Reptilian Groups

Enclosing the Pond
The amphibians, with well-developed legs, redesigned sensory and respiratory systems, and modifications of the postcranial skeleton for supporting the body in air, have made a notable conquest of land. But, with shell-less eggs and often gill-breathing larvae, their development remains hazardously tied to water. The lineage containing reptiles, birds, and mammals developed an egg that could be laid on land. This shelled egg, perhaps more than any other adaptation, unshackled the early reptiles from the aquatic environment by freeing the developmental process from dependence on aquatic or very moist terrestrial environments. In fact, the “pond-dwelling” stages were not eliminated but enclosed within a series of extraembryonic membranes that provided complete support for embryonic development. One membrane, the amnion, encloses a fluid-filled cavity, the “pond,” within which the developing embryo floats. Another membranous sac, the allantois, serves both as a respiratory surface and as a chamber for the storage of nitrogenous wastes. Enclosing these membranes is a third membrane, the chorion, through which oxygen and carbon dioxide freely pass. Finally, surrounding and protecting everything is a porous, parchmentlike or leathery shell.

With the last ties to aquatic reproduction severed, conquest of land by vertebrates was ensured. Paleozoic tetrapods that developed this reproductive pattern were the ancestors of a single, monophyletic assemblage called the Amniota, named after the innermost of the three extraembryonic membranes, the amnion. Before the end of the Paleozoic era amniotes had diverged into multiple lineages that gave rise to all the reptilian groups, the birds, and the mammals.

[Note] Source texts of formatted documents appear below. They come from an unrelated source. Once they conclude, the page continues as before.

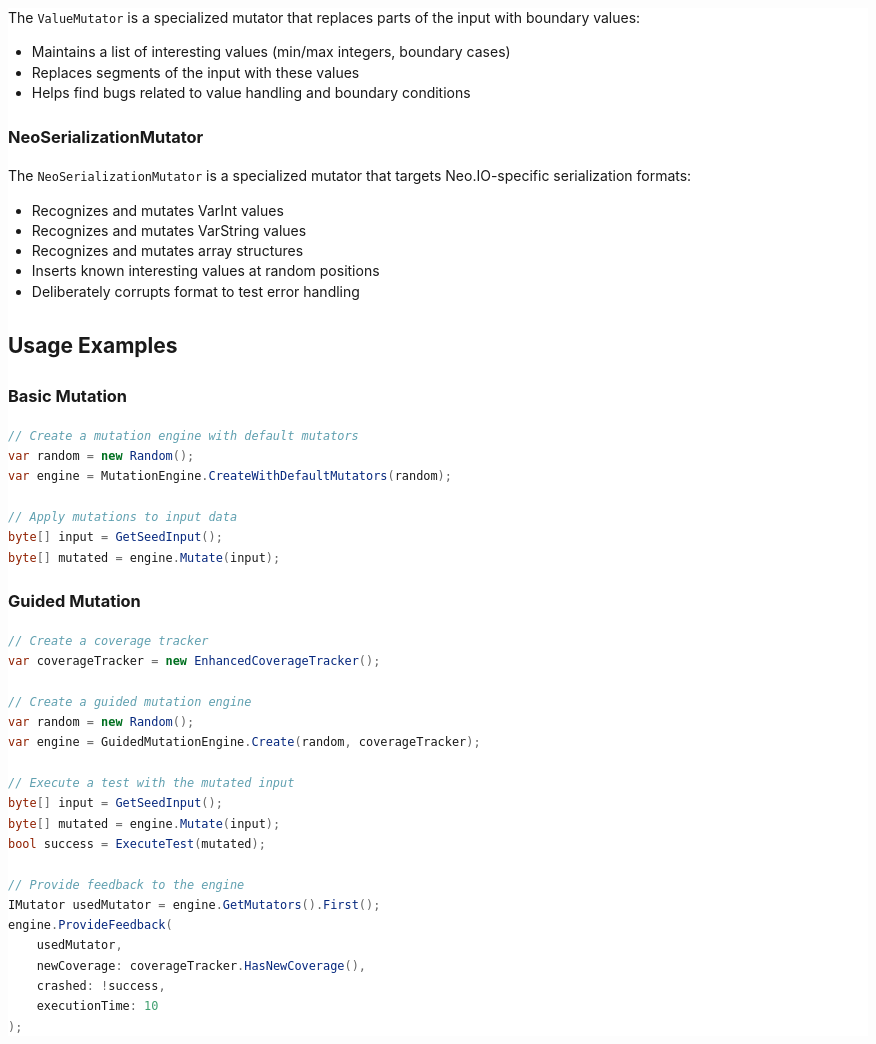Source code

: The `ValueMutator` is a specialized mutator that replaces parts of the input with boundary values:

- Maintains a list of interesting values (min/max integers, boundary cases)
- Replaces segments of the input with these values
- Helps find bugs related to value handling and boundary conditions

### NeoSerializationMutator

The `NeoSerializationMutator` is a specialized mutator that targets Neo.IO-specific serialization formats:

- Recognizes and mutates VarInt values
- Recognizes and mutates VarString values
- Recognizes and mutates array structures
- Inserts known interesting values at random positions
- Deliberately corrupts format to test error handling

## Usage Examples

### Basic Mutation

```csharp
// Create a mutation engine with default mutators
var random = new Random();
var engine = MutationEngine.CreateWithDefaultMutators(random);

// Apply mutations to input data
byte[] input = GetSeedInput();
byte[] mutated = engine.Mutate(input);
```

### Guided Mutation

```csharp
// Create a coverage tracker
var coverageTracker = new EnhancedCoverageTracker();

// Create a guided mutation engine
var random = new Random();
var engine = GuidedMutationEngine.Create(random, coverageTracker);

// Execute a test with the mutated input
byte[] input = GetSeedInput();
byte[] mutated = engine.Mutate(input);
bool success = ExecuteTest(mutated);

// Provide feedback to the engine
IMutator usedMutator = engine.GetMutators().First();
engine.ProvideFeedback(
    usedMutator,
    newCoverage: coverageTracker.HasNewCoverage(),
    crashed: !success,
    executionTime: 10
);
```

Members of the paraphyletic class Reptilia (rep-til´e-a) (L. repto, to creep) include the first truly terrestrial vertebrates. With nearly 7000 species (approximately 300 species in the United States and Canada) occupying a great variety of aquatic and terrestrial habitats, they are diverse and abundant. Nevertheless, reptiles are perhaps remembered best for what they once were, rather than for what they are now. The Age of Reptiles, which lasted for more than 165 million years, saw the appearance of a great radiation of reptilian lineages into a bewildering array of terrestrial and aquatic forms. Among these were herbivorous and carnivorous dinosaurs, many of huge stature and awesome appearance, that dominated animal life on land. Then, during a mass extinction at the end of the Mesozoic era, they suddenly declined. Among the few reptilian lineages to emerge from the Mesozoic extinction are today’s reptiles. One of these, the tuatara (Sphenodon) of New Zealand, is the sole survivor of a group that otherwise disappeared 100 million years ago. But others, especially the lizards and snakes, have radiated since the Mesozoic extinction into diverse and abundant groups. Understanding the 300-million-year-old history of reptile life on earth has been complicated by widespread convergent and parallel evolution among the many lineages and by large gaps in the fossil record.

Position in the Animal Kingdom
Modern reptilian groups comprise two of three lineages of amniote vertebrates that arose from amphibian-like tetrapods of the late Paleozoic era. The two reptilian lineages are the anapsid amniotes, represented by turtles, and the diapsid amniotes, represented by lizards, snakes, crocodilians, and tuataras. They are the survivors of an enormous radiation of Mesozoic amniotes, including the dinosaurs, most of which became extinct at the end of the Mesozoic. As traditionally defined, class Reptilia is a paraphyletic group because it excludes the birds, which are descendants of the common ancestor of the diapsid lineage. A third lineage of amniotes, the synapsids, gave rise to modern mammals.

Biological Contributions

1. The shelled, amniotic egg that evolved with the earliest Paleozoic amniotes is supplied with extraembryonic membranes that provide a complete life-support system for the enclosed embryo. This innovation allowed amniotes to lay eggs on land. In some live-bearing reptiles the extraembryonic membranes are restructured into a placenta suggestive of and somewhat paralleling the evolution in the synapsid lineage of the more complex mammalian placenta.
2. A tough, dry, heavily keratinized skin that provides protection against desiccation and injury. Scales in reptiles and feathers in birds arise as epidermal elevations overlying a nourishing dermal layer.
3. Larger and stronger jaw muscles permit powerful jaw closure. Temporal openings in the diapsid skull provide space for bulging temporal muscles.
4. Internal fertilization, with sperm introduced directly into the female reproductive tract with a copulatory organ.
5. Effective adaptations for water conservation include a metanephric kidney that excretes nitrogenous wastes as uric acid. Such adaptations allowed reptiles (and birds) to occupy many terrestrial habitats.